REQUIRED ACTIONS:
A: In the condo-buyer survey text, from "Tan: Record land" to "interest, she adds.", switch "CCR" to "the prime districts" and give that passage back.
B: List every price bracket that the condo-buyer survey text names.
C: Write the next part of the condo-buyer survey text, picking up after its final sentence.

Tan says most respondents preferred the prime districts when buying a condo, regardless of where they currently reside. She notes that the propensity to move to the prime districts is highest for residents who currently live in the suburbs, with only 13.8% preferring to stay put and 56.3% preferring to buy a property in the prime districts.
Meanwhile, 54.9% of those who have homes in the city fringe would also like to move to the prime districts and 40.8% said they wanted to remain in the city fringe. An overwhelming 76.9% of respondents with homes in the prime districts indicated a preference to continue to stay there.
Among the respondents, 51.9% and 47.5% showed a strong preference for two- and three-bedroom units respectively. On the other hand, one-, four- and five-bedroom units are favoured by 21.9%, 20.9% and 9.8% of respondents respectively. Fifty-nine per cent of those who favoured one-bedroom units also chose the prime districts as their preferred location. Meanwhile, those who preferred two-, three- and four-bedroom units showed a preference for the city fringe, with 68.5%, 65.5% and 53.9% saying they would buy property in this location, respectively. Of the respondents who said they would like to buy a five-bedroom unit, 56.7% chose the suburbs as their preferred location (see Chart 4).
This trend of buyers’ preference for smaller units in and larger units away from the prime districts could be due to concerns about affordability. Properties in the prime districts tend to be the priciest, followed by those in the city fringe and the suburbs. Based on URA caveat data as at Jan 2, average transacted prices in 2017 for private non-landed residential properties are $2.7 million ($1,956 psf) in the Core Central Region (CCR); $1.7 million ($1,463 psf) in the Rest of Central Region (RCR); and $1.2 million ($1,158 psf) in the Outside Central Region (OCR), which are also referred to as the prime districts, city fringe and suburbs, respectively.
Prices of non-landed private residential properties in CCR rose 1.6% in 4Q2017, while prices in RCR and OCR rose 0.2% and 0.6%, respectively. According to Tan, prices in CCR fell by 10.8% between 2013 to the trough in 2Q2017.
Tan: Record land bid prices have created an expectation of higher prices, prompting buyers to take positions as soon as they can
“With prices for some private homes in CCR hitting attractively low levels in 2017, demand for value-for-money buys naturally increased, along with rising optimism, following the collective sales boom that began in May 2017,” says Tan. In 3Q2017, the transaction volume in CCR rose 85.1% y-o-y, reflecting the return of interest, she adds.
Sweet spot for prices
Most respondents preferred to buy properties priced from $800,000 to $1 million, followed by those in the $1 million-to-$1.2 million price bracket. In the previous survey, the most popular price bracket was $1 million to $1.5 million, chosen by 41.9% of respondents; 28.1% chose the $500,000-to-$1 million price bracket (see Charts 5 and 6).
According to Tan, the shift in preferred price quantum could be due to a larger proportion of respondents preferring a unit size of 701 to 900 sq ft, the approximate size for two-bedroom units, this year. More respondents preferred three-bedroom units in the previous survey.

INFORMATION GIVEN:

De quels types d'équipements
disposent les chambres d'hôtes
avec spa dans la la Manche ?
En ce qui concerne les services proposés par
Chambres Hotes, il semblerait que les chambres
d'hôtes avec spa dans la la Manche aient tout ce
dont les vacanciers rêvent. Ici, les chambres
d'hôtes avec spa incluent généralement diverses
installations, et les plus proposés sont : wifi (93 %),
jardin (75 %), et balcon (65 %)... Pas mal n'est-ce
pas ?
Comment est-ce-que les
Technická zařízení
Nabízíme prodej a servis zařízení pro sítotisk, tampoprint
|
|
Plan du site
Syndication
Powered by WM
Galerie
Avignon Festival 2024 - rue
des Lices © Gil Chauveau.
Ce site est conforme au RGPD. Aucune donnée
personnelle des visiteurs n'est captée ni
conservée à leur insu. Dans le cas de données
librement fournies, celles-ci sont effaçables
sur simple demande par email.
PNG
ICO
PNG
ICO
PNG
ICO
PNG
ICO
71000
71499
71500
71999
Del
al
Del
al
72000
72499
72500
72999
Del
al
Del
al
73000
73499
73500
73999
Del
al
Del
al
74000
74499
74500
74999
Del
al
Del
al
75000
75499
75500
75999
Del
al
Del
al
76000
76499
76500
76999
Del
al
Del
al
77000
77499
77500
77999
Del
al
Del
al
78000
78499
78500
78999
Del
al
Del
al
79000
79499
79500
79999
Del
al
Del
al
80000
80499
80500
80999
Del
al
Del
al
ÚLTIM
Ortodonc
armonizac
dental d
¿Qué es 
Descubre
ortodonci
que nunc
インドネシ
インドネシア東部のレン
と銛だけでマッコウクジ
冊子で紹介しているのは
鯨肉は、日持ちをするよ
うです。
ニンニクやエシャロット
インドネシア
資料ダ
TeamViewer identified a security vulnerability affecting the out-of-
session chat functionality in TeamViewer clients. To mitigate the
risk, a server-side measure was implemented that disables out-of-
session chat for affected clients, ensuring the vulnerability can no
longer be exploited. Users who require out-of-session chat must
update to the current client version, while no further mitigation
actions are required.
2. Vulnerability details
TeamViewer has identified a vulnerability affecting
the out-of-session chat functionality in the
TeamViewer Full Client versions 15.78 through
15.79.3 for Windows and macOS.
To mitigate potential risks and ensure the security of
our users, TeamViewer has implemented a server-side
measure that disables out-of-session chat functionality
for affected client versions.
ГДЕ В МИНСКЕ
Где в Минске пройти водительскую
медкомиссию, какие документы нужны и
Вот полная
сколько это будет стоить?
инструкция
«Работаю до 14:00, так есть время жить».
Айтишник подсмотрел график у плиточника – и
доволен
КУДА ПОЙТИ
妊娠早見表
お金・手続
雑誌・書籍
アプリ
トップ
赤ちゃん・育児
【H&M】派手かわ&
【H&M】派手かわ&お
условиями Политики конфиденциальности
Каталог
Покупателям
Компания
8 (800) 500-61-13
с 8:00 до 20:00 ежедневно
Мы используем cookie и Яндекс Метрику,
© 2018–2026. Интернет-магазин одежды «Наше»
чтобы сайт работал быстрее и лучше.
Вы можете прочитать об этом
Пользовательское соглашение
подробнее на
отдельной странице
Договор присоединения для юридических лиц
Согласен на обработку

ANSWER SECTION:
A:
Tan: Record land bid prices have created an expectation of higher prices, prompting buyers to take positions as soon as they can
“With prices for some private homes in the prime districts hitting attractively low levels in 2017, demand for value-for-money buys naturally increased, along with rising optimism, following the collective sales boom that began in May 2017,” says Tan. In 3Q2017, the transaction volume in the prime districts rose 85.1% y-o-y, reflecting the return of interest, she adds.

B:
- $800,000 to $1 million
- $1 million to $1.2 million
- $1 million to $1.5 million
- $500,000 to $1 million

C:
In 2017, most of the transactions for private non-landed residential properties were in the $1 million-to-$1.5 million price bracket, according to URA caveat data as at Jan 2. The proportion of transactions in this price bracket also rose 2.3 percentage points from 2016. There appears to be a shift in homebuyer’s preference from 2016 to 2017, showing a propensity to purchase pricier properties, based on the proportion of transactions in each price bracket. This might be due to the type of units available for sale in the market and the prices set by sellers (see Chart 7).
ABSD biggest hurdle for buyers
Of the 611 respondents in the latest survey, 44.4% said they did not plan to buy a residential property in the next 12 months and the biggest hurdles holding them back were the additional buyer’s stamp duty (33.6%), preference for other types of investments (30.3%) and uncertain economic and job prospects (27.7%). A small proportion of 16.6% also felt that prices might decline further (see Chart 8).
Delving deeper into the macro factors that weigh on potential homebuyers’ minds, it appears that people are most worried about their job prospects and the global economy. At least 14.2% of respondents said they had “poor” and “very poor” confidence for their job prospects and 8.7% expressed low confidence in the global economy (see Chart 9).
This could point to a “mismatch in market confidence versus current price recovery and home price affordability in Singapore, as many Singaporeans do not think that their future job prospects and salary expectations match future housing prices in Singapore”, says Tan.
“This can also be inferred from the price expectations of non-landed private residential units, with an increasing proportion of respondents thinking that prices will increase more than 3% a year in the medium to long term.” (see Chart 10)
Their worries notwithstanding, people still felt confident about Singapore’s political leadership, economy and the residential property market, with 58.4%, 51.4% and 52.3% of respondents indicating a “good” and “excellent” confidence for these factors, respectively.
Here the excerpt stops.